* _EXERCISE DESCRIPTION_
Pick each line containing the word "round" out of the data below.

━━━━━━━━━━━━━━━━

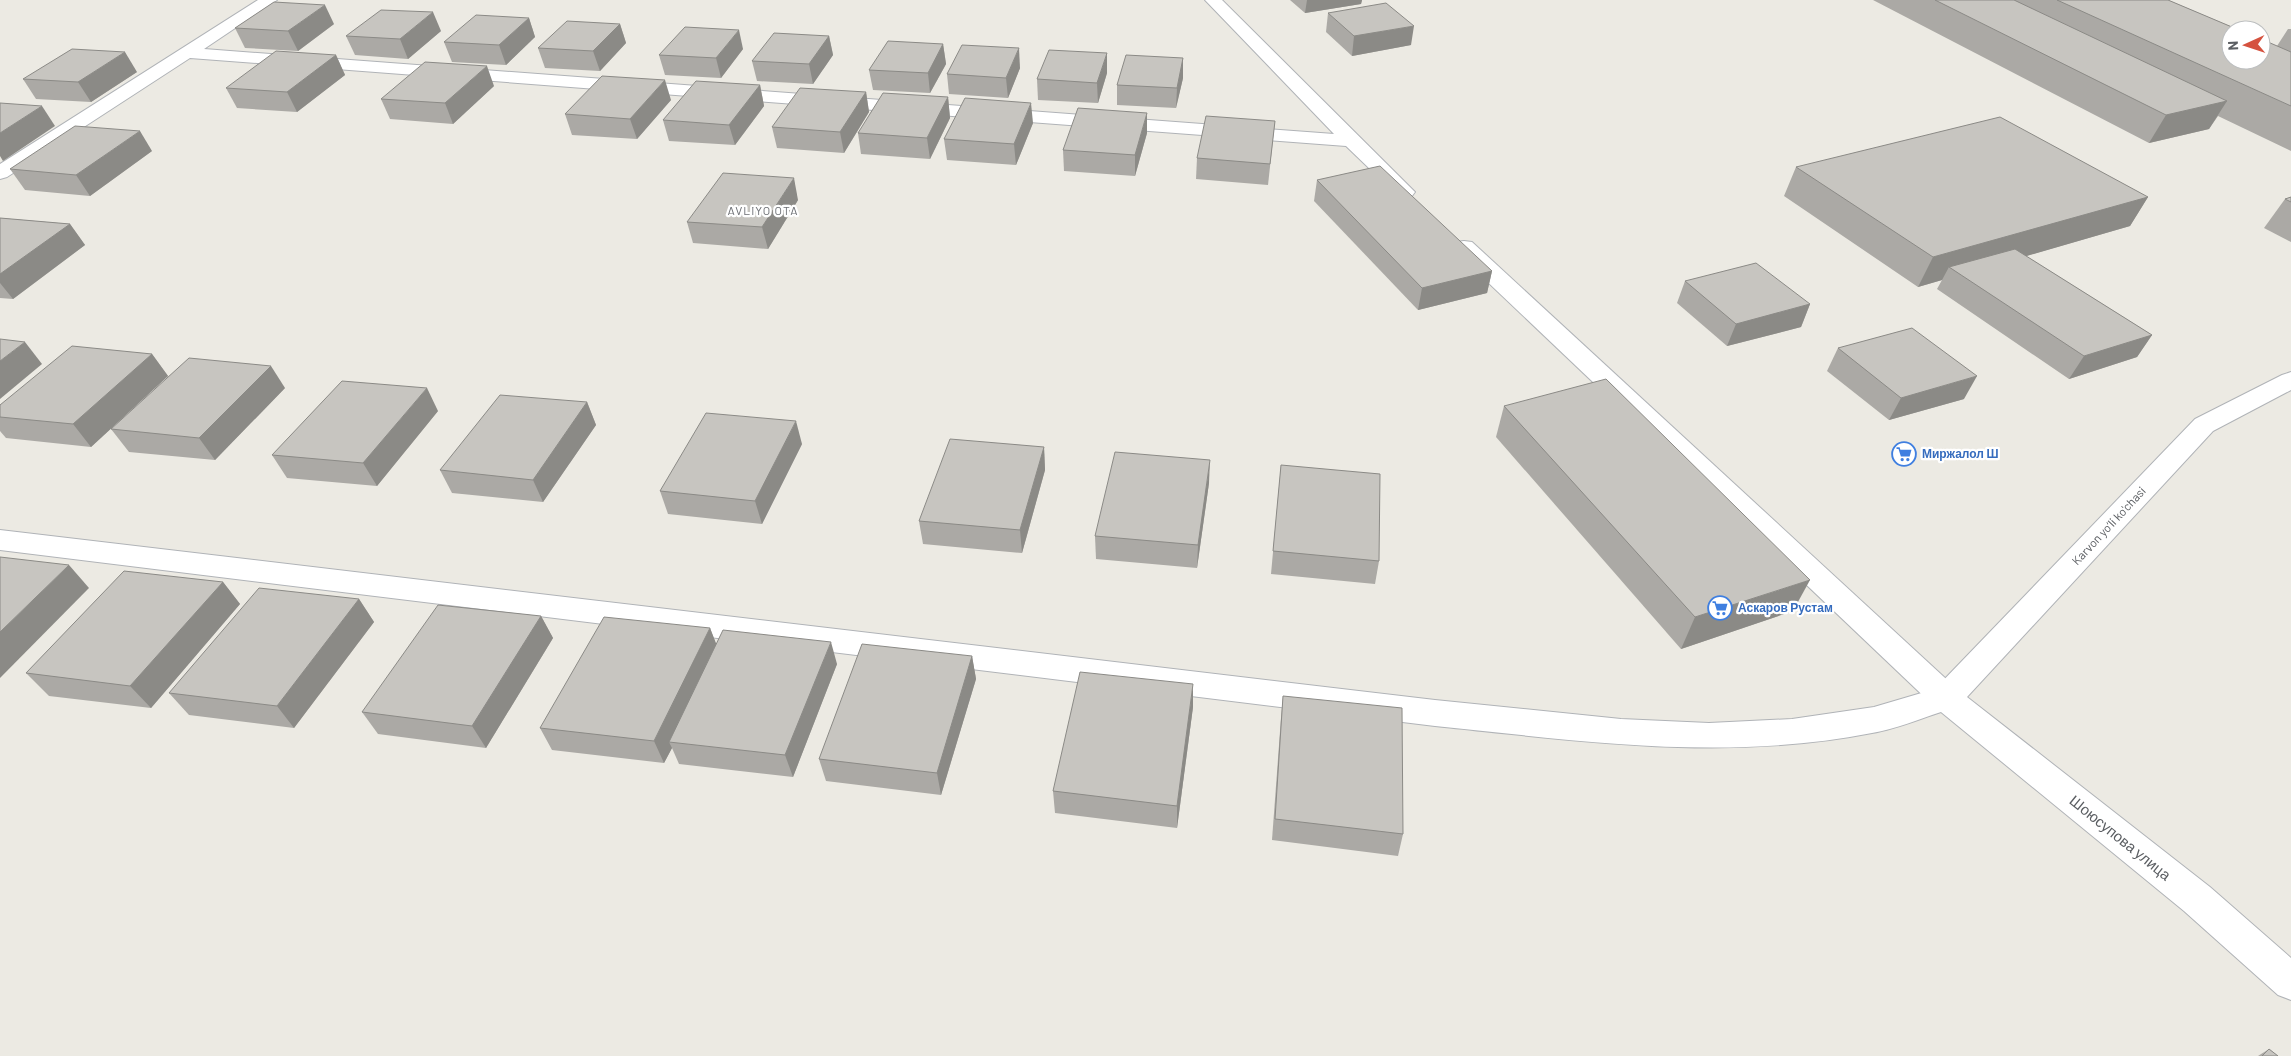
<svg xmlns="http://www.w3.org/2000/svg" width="2291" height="1056" font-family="Barlow,sans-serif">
<rect width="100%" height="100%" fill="#eceae3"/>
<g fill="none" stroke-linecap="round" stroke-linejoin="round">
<!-- minor casing -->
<g stroke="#b0b3b7" stroke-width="2">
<g id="minor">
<polygon points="258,0 277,0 204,49 1334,134 1205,0 1222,0 1415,192 1412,196 1405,198 1398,196 1346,146 190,58 7,177 0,179 0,164"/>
<polygon points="1464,241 1472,242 1957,689 1962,698 1957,707 1946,711 1935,707 1456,252 1453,247 1456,242"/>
</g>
</g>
<!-- tertiary casing -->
<g stroke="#b0b3b7" stroke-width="2">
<path id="tertiary" d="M2291 372V390L2213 431 1967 697 2210 887 2291 958V1000L2278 995 2184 911 1941 712C1919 719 1896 729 1872 733 1725 762 1582 741 1435 726L0 550V530L1435 700 1621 719 1709 723 1792 719 1874 707 1935 689 2195 419 2282 375Z"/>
</g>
<!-- minor -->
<use href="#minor" fill="#fff" fill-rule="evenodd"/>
<!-- tertiary -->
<use href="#tertiary" fill="#fff" fill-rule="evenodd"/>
</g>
<!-- wall -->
<g fill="#aba9a5">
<polygon points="1290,0 1362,0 1361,4 1305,13"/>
<polygon points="1873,0 2168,0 2277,46 2288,29 2291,29 2291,151 2218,116 2209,129 2149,143"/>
<polygon points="1328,13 1411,45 1352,56 1326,32"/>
<polygon points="529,18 535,37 506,65 452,62 444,42"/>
<polygon points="334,24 298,51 245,48 235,28"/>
<polygon points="620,24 626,43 600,71 545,68 538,48"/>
<polygon points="441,31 408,59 355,55 346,36"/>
<polygon points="829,36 833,55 813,84 757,81 752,61"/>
<polygon points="943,44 946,64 930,93 873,90 869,70"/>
<polygon points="743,49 721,78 665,75 659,55"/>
<polygon points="336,55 345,75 297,112 237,108 226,88"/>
<polygon points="1183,58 1183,78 1176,108 1117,105 1117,85"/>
<polygon points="1020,68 1008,98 949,94 947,74"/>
<polygon points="137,72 91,102 36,99 23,79"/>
<polygon points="1107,73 1098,103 1038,100 1037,79"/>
<polygon points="760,85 764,106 735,145 669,141 663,120"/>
<polygon points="494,86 453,124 390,119 381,99"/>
<polygon points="866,92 869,112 844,153 777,148 772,127"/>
<polygon points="948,97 950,118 930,159 861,154 858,133"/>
<polygon points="671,100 637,139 572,135 565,114"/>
<polygon points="1275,121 1268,185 1196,179 1197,158"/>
<polygon points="1033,123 1016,165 947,160 944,139"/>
<polygon points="1147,133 1135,176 1064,171 1063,150"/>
<polygon points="152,151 90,196 25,190 10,169"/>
<polygon points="1796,167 2148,197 2130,226 2026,256 2152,335 2137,357 2069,379 1937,289 1942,280 1918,287 1784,196"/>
<polygon points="1317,180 1492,271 1487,293 1418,310 1314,201"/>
<polygon points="2291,197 2291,242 2264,228 2285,199"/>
<polygon points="798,200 768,249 693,243 687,222"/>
<polygon points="0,218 70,224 85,245 13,299 0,298"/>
<polygon points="1685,281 1810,304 1801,327 1727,346 1677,303"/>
<polygon points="1838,348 1964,399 1889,420 1827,371"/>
<polygon points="152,354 168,376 91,447 6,438 0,431 0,405"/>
<polygon points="285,388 215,460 129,452 111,429"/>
<polygon points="587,402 596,425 543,502 452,493 440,470"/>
<polygon points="1504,406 1793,611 1681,649 1496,437"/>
<polygon points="438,411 377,486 287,478 272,455"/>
<polygon points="802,444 762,524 668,514 660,491"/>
<polygon points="1044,447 1045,470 1022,553 923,544 919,521"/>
<polygon points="1281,465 1379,561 1375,584 1271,574"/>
<polygon points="1209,483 1197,568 1096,559 1095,536"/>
<polygon points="223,582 240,604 151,708 49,696 26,673"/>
<polygon points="359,599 374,622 294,728 189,715 169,693"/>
<polygon points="541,616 553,638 486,748 378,734 362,712"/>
<polygon points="710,628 716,644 837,664 793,777 679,764 672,748 664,763 552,750 540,728"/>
<polygon points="972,656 976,679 941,795 826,781 819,759"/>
<polygon points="1283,696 1403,834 1398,856 1272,840 1281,718"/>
<polygon points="1193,707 1177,828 1055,813 1053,791"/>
<polygon points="2269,1049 2278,1056 2258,1056"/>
</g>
<!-- shaded-wall -->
<g fill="#8b8a86">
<polygon points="1307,0 1362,0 1361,4 1305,13"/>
<polygon points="325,5 334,24 298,51 288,31"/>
<polygon points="433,12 441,31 408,59 400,39"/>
<polygon points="529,18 535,37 506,65 499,45"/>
<polygon points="620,24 626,43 600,71 593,51"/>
<polygon points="1414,26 1411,45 1352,56 1354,36"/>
<polygon points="739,30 743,49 721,78 716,58"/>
<polygon points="829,36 833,55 813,84 809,64"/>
<polygon points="943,44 946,64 930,93 928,73"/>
<polygon points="1019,48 1020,68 1008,98 1006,78"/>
<polygon points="125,52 137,72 91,102 78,82"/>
<polygon points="1107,53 1107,73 1098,103 1097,83"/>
<polygon points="336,55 345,75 297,112 287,92"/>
<polygon points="1183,58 1183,78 1176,108 1177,88"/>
<polygon points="487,66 494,86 453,124 445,103"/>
<polygon points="665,80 671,100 637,139 630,119"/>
<polygon points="760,85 764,106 735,145 729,125"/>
<polygon points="866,92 869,112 844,153 840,132"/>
<polygon points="948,97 950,118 930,159 927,138"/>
<polygon points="2227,101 2209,129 2149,143 2166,115"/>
<polygon points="1031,103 1033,123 1016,165 1014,144"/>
<polygon points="42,106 55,126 3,161 0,156 0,133"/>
<polygon points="1147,113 1147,133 1135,176 1135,155"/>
<polygon points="140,131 152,151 90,196 76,175"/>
<polygon points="794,178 798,200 768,249 762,227"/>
<polygon points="2148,197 2130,226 1961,275 1949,267 1942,280 1918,287 1933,257"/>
<polygon points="70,224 85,245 13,299 0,283 0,274"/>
<polygon points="1492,271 1487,293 1418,310 1422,288"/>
<polygon points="1810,304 1801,327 1727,346 1736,324"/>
<polygon points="2152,335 2137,357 2069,379 2084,356"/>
<polygon points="25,342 42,364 0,399 0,361"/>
<polygon points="152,354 168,376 91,447 73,424"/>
<polygon points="271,366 285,388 215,460 199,438"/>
<polygon points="1977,376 1964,399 1889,420 1901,398"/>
<polygon points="427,388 438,411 377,486 363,463"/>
<polygon points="587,402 596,425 543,502 533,480"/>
<polygon points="796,421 802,444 762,524 755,501"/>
<polygon points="1044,447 1045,470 1022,553 1020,530"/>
<polygon points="1210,460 1209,483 1197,568 1198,545"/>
<polygon points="69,565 89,588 0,678 0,632"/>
<polygon points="1810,580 1793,611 1681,649 1695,617"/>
<polygon points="223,582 240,604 151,708 130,686"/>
<polygon points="359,599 374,622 294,728 277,706"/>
<polygon points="541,616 553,638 486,748 472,726"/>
<polygon points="710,628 719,651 669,742 672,748 664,763 654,741"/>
<polygon points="831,642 837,664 793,777 785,755"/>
<polygon points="972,656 976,679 941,795 937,773"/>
<polygon points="1193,684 1193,707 1177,828 1177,806"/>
</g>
<!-- building -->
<g fill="#c7c5c0" stroke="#8b8a86">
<polygon points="1935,0 2014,0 2227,101 2166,115"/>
<polygon points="2057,0 2168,0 2239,30 2231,30 2231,60 2261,60 2261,39 2291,52 2291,106"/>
<polygon points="274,2 325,5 288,31 235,28"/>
<polygon points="1386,3 1414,26 1354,36 1328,13"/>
<polygon points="381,10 433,12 400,39 346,36"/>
<polygon points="476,15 529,18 499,45 444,42"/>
<polygon points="567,21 620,24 593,51 538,48"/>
<polygon points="685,27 739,30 716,58 659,55"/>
<polygon points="774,33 829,36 809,64 752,61"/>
<polygon points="888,41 943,44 928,73 869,70"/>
<polygon points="962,45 1019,48 1006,78 947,74"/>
<polygon points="72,49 125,52 78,82 23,79"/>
<polygon points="1049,50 1107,53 1097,83 1037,79"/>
<polygon points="276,51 336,55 287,92 226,88"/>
<polygon points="1126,55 1183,58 1177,88 1117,85"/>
<polygon points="425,62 487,66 445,103 381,99"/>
<polygon points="602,76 665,80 630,119 565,114"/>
<polygon points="696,81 760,85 729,125 663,120"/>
<polygon points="800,88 866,92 840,132 772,127"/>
<polygon points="883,93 948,97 927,138 858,133"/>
<polygon points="965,98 1031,103 1014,144 944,139"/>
<polygon points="0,103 42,106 0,133"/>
<polygon points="1078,108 1147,113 1135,155 1063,150"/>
<polygon points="1206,116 1275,121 1270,164 1197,158"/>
<polygon points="2000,117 2148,197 1933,257 1796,167"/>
<polygon points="75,126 140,131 76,175 10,169"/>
<polygon points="1380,166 1492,271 1422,288 1317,180"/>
<polygon points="723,173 794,178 762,227 687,222"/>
<polygon points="2291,197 2291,202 2285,199"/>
<polygon points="0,218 70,224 0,274"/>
<polygon points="2015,249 2152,335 2084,356 1949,267"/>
<polygon points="1756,263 1810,304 1736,324 1685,281"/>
<polygon points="1912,328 1977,376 1901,398 1838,348"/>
<polygon points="0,339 25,342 0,361"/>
<polygon points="72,346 152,354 73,424 0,417 0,405"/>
<polygon points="189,358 271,366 199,438 111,429"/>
<polygon points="1606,379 1810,580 1695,617 1504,406"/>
<polygon points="342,381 427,388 363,463 272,455"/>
<polygon points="500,395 587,402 533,480 440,470"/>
<polygon points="706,413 796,421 755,501 660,491"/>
<polygon points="950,439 1044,447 1020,530 919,521"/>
<polygon points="1115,452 1210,460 1198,545 1095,536"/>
<polygon points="1281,465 1380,474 1379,561 1273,551"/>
<polygon points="0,557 69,565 0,632"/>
<polygon points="124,571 223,582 130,686 26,673"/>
<polygon points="259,588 359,599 277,706 169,693"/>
<polygon points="438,605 541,616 472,726 362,712"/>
<polygon points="604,617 710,628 654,741 540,728"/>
<polygon points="723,630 831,642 785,755 669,742"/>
<polygon points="862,644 972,656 937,773 819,759"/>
<polygon points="1080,672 1193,684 1177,806 1053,791"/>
<polygon points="1283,696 1402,708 1403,834 1275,819"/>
<polygon points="2269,1049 2278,1056 2262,1056"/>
</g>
<!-- icons -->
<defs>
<g id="supermarket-ring" transform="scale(1.25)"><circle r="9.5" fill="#fff" stroke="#3f7fe0" stroke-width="1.5"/><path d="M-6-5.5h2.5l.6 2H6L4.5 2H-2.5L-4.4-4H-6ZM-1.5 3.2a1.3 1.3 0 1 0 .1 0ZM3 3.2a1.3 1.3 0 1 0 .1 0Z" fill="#3f7fe0"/></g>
</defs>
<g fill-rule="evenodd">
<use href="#supermarket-ring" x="1904" y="454"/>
<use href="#supermarket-ring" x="1720" y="608"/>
</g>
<g text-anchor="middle" stroke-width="4.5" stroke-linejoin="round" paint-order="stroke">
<!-- far-quarter labels -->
<g font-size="12" letter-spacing="1" fill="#6c6f74" stroke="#fff">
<text x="763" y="215">AVLIYO OTA</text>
</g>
<!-- shop labels -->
<g font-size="12" font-weight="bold" fill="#366cbe" stroke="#fff" text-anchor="start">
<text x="1922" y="458">Миржалол Ш</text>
<text x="1738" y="612">Аскаров Рустам</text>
</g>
<!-- street labels -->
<g font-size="12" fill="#5b5e62" stroke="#fff">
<text transform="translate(2109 526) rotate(-47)" y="4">Karvon yo‘li ko'chasi</text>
</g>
<!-- near-street labels -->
<g font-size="15" fill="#5b5e62" stroke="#fff">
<text transform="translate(2120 838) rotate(39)" y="5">Шоюсупова улица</text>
</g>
</g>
<!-- north arrow -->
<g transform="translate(2246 45) rotate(267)"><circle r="24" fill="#ffffff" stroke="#bdbfc0"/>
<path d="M0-4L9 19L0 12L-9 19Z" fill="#d5523f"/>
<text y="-8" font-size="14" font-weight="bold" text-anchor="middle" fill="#5b5e62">N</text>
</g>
</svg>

━━━━━━━━━━━━━━━━

* _REPLY TO THE TASK_
<g fill="none" stroke-linecap="round" stroke-linejoin="round">
<g text-anchor="middle" stroke-width="4.5" stroke-linejoin="round" paint-order="stroke">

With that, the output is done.